Even though it officially supports the United Nations-recognized government, the United States has largely disengaged and President Trump has appeared to endorse Mr. Hifter. Mr. Trump called Mr. Hifter a few days after he began his assault on Tripoli to applaud his “role in fighting against terrorism.”

Now Mr. Hifter’s forces are conducting airstrikes against militias from western Libya that had previously worked closely with American military forces to expel a branch of the Islamic State from its stronghold in the city of Surt.

“We fought with you together in Surt and now we are being targeted 10 times a day by Hifter,” Gen. Muhammad Haddad, now a commander for the Tripoli forces, said he told American officials.

When Mr. Hifter began his assault on Tripoli in April, his biggest advantage was the use of armed drones: The United Arab Emirates furnished Chinese-made Wing Loong drones, purchased for $2 million each.


General al-Juwaili blamed drone strikes for nearly two-thirds of the casualties among Tripoli government forces. United Nations officials estimate that more than 1,100 have died in the fighting but say the real number is likely more than double.

“In the beginning, we were terrified,” said Mr. el-Delawi, the officer of the Tripoli-backed militia at Ain Zara. “We just heard a scary noise and we did not know what to do.”

Since then, he said, fighters have learned to listen for the whirring noise and hide as the drones approach. They say Mr. Hifter’s forces can fly only three drones at a time, and that each drone fires a maximum of eight missiles. Each must then disappear to reload — allowing the fighters a chance to regain lost ground.

Realizing that the drones target heat sources, the fighters also learned to hide more effectively, including by refraining from smoking.

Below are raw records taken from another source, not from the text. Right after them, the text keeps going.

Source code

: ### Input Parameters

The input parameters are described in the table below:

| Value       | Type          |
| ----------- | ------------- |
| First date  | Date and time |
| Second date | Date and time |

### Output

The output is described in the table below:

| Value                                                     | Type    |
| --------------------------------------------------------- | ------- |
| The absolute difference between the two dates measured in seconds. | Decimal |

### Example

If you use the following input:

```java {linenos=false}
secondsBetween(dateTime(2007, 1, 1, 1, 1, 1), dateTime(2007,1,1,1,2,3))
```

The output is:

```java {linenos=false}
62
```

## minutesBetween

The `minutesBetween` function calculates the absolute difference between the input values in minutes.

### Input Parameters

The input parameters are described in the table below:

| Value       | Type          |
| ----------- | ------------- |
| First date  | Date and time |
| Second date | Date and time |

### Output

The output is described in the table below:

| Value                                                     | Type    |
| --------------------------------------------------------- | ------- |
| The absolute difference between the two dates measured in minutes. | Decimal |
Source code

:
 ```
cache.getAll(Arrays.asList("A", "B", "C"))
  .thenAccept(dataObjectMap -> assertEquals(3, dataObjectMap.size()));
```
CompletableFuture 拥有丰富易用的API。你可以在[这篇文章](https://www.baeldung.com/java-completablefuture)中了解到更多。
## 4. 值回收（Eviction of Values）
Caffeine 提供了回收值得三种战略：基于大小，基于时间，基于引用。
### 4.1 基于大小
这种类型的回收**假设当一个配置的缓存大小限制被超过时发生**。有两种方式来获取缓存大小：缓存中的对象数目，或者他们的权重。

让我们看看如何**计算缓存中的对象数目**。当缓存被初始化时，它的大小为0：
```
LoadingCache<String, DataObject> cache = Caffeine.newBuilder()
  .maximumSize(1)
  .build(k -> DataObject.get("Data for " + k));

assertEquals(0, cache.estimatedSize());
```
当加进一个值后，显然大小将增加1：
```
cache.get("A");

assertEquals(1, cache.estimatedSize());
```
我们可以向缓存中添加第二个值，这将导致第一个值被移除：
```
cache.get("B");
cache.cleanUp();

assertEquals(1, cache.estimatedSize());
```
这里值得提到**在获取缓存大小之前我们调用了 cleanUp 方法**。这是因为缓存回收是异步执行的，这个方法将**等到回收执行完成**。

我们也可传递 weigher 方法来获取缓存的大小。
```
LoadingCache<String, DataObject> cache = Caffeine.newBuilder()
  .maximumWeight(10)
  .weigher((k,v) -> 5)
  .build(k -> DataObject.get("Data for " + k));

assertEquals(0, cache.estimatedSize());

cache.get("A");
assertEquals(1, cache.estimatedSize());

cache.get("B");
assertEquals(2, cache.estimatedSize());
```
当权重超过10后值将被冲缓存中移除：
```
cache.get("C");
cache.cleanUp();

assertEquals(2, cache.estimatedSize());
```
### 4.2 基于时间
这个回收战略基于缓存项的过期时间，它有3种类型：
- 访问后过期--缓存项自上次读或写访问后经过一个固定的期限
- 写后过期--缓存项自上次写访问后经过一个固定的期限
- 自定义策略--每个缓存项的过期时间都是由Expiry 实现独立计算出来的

“The drone can see a fighter smoking a cigarette inside a car,” Mr. el-Delawi explained.

In May, the Tripoli government began buying drones from Turkey: The Bayraktar TB2 sold for $5 million each and is manufactured by the family business of President Recep Tayyip Erdogan’s son-in-law, Selcuk Bayraktar.

“The Turks saved us just in time,” said Mr. Bushagha, the interior minister of the Tripoli government.

Turkish drones helped the Tripoli forces recapture the strategic city of Gheryan in June, and since then, the battle lines have barely shifted.

Taking Tripoli may require far more Russian support than a couple hundred mercenaries, given the bloody block-by-block nature of urban combat. But by propping up Mr. Hifter, diplomats said, Moscow has already claimed a major say in any negotiations over Libya’s future.

In an interview, the United Nations envoy, Ghassan Salame, said Libyans could patch up their differences if foreign powers stopped arming rival factions. He has organized a conference in Berlin later this year to try to stop that interference.

“Otherwise, this could either go on for an eternity as a low intensity conflict, like a fire that is not extinguished,” he said, “or even escalate, with a doubling down by the international forces intervening, if they believe they can somehow end it for their own advantage.”